Plain-text document sources:
◇ ◇ ◇ ◇ ◇ ◇ ◇
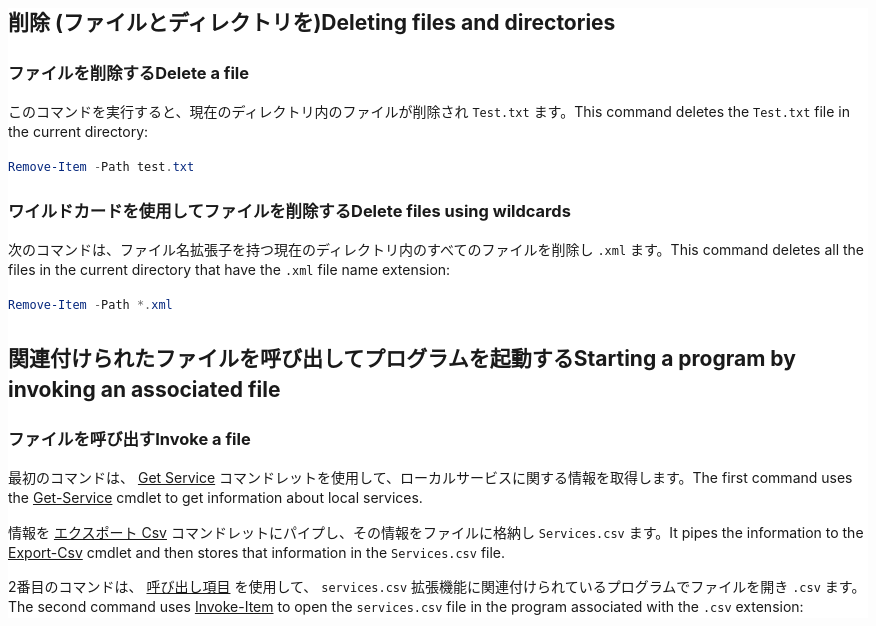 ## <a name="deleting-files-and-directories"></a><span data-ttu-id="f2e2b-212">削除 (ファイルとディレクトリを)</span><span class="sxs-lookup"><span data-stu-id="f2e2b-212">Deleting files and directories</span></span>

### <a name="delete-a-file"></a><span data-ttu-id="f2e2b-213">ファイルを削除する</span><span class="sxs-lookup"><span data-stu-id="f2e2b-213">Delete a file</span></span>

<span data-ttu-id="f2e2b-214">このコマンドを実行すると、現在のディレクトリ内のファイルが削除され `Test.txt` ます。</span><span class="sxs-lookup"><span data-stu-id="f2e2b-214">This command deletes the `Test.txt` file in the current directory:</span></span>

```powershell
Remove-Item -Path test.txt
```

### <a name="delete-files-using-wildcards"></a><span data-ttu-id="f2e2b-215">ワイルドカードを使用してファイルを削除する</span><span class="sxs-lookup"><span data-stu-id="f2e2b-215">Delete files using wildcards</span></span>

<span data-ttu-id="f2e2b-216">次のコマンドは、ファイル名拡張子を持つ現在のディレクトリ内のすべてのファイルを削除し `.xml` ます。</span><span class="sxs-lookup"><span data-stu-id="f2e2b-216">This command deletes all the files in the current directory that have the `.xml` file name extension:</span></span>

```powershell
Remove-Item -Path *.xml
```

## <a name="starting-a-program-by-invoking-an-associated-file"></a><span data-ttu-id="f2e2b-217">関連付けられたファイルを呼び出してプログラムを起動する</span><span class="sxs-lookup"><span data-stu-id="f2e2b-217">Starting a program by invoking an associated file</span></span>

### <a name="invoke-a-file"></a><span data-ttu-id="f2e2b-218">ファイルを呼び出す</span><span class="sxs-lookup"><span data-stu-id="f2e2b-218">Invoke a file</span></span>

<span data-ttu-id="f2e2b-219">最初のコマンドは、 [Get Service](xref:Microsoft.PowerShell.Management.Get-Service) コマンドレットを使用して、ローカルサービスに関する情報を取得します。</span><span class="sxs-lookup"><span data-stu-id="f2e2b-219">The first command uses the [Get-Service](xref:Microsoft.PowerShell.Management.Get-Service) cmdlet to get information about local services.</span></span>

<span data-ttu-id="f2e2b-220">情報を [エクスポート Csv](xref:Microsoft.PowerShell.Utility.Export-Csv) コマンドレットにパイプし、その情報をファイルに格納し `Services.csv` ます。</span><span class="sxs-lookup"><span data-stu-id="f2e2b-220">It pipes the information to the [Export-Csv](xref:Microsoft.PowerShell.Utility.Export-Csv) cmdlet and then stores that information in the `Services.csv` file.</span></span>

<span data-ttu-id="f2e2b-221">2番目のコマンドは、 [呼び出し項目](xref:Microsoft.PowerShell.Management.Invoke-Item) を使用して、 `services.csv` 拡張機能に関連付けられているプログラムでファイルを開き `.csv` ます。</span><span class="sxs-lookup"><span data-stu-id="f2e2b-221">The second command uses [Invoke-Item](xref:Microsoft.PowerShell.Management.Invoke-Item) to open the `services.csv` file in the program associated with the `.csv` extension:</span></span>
◇ ◇ ◇ ◇ ◇ ◇ ◇
> [WHAT YOU NEED TO DO]: Give an exact copy of the entries, excluding all pictures.

> [EXERCISE ANSWER]:
 ## <a name="deleting-files-and-directories"></a><span data-ttu-id="f2e2b-212">削除 (ファイルとディレクトリを)</span><span class="sxs-lookup"><span data-stu-id="f2e2b-212">Deleting files and directories</span></span>

### <a name="delete-a-file"></a><span data-ttu-id="f2e2b-213">ファイルを削除する</span><span class="sxs-lookup"><span data-stu-id="f2e2b-213">Delete a file</span></span>

<span data-ttu-id="f2e2b-214">このコマンドを実行すると、現在のディレクトリ内のファイルが削除され `Test.txt` ます。</span><span class="sxs-lookup"><span data-stu-id="f2e2b-214">This command deletes the `Test.txt` file in the current directory:</span></span>

```powershell
Remove-Item -Path test.txt
```

### <a name="delete-files-using-wildcards"></a><span data-ttu-id="f2e2b-215">ワイルドカードを使用してファイルを削除する</span><span class="sxs-lookup"><span data-stu-id="f2e2b-215">Delete files using wildcards</span></span>

<span data-ttu-id="f2e2b-216">次のコマンドは、ファイル名拡張子を持つ現在のディレクトリ内のすべてのファイルを削除し `.xml` ます。</span><span class="sxs-lookup"><span data-stu-id="f2e2b-216">This command deletes all the files in the current directory that have the `.xml` file name extension:</span></span>

```powershell
Remove-Item -Path *.xml
```

## <a name="starting-a-program-by-invoking-an-associated-file"></a><span data-ttu-id="f2e2b-217">関連付けられたファイルを呼び出してプログラムを起動する</span><span class="sxs-lookup"><span data-stu-id="f2e2b-217">Starting a program by invoking an associated file</span></span>

### <a name="invoke-a-file"></a><span data-ttu-id="f2e2b-218">ファイルを呼び出す</span><span class="sxs-lookup"><span data-stu-id="f2e2b-218">Invoke a file</span></span>

<span data-ttu-id="f2e2b-219">最初のコマンドは、 [Get Service](xref:Microsoft.PowerShell.Management.Get-Service) コマンドレットを使用して、ローカルサービスに関する情報を取得します。</span><span class="sxs-lookup"><span data-stu-id="f2e2b-219">The first command uses the [Get-Service](xref:Microsoft.PowerShell.Management.Get-Service) cmdlet to get information about local services.</span></span>

<span data-ttu-id="f2e2b-220">情報を [エクスポート Csv](xref:Microsoft.PowerShell.Utility.Export-Csv) コマンドレットにパイプし、その情報をファイルに格納し `Services.csv` ます。</span><span class="sxs-lookup"><span data-stu-id="f2e2b-220">It pipes the information to the [Export-Csv](xref:Microsoft.PowerShell.Utility.Export-Csv) cmdlet and then stores that information in the `Services.csv` file.</span></span>

<span data-ttu-id="f2e2b-221">2番目のコマンドは、 [呼び出し項目](xref:Microsoft.PowerShell.Management.Invoke-Item) を使用して、 `services.csv` 拡張機能に関連付けられているプログラムでファイルを開き `.csv` ます。</span><span class="sxs-lookup"><span data-stu-id="f2e2b-221">The second command uses [Invoke-Item](xref:Microsoft.PowerShell.Management.Invoke-Item) to open the `services.csv` file in the program associated with the `.csv` extension:</span></span>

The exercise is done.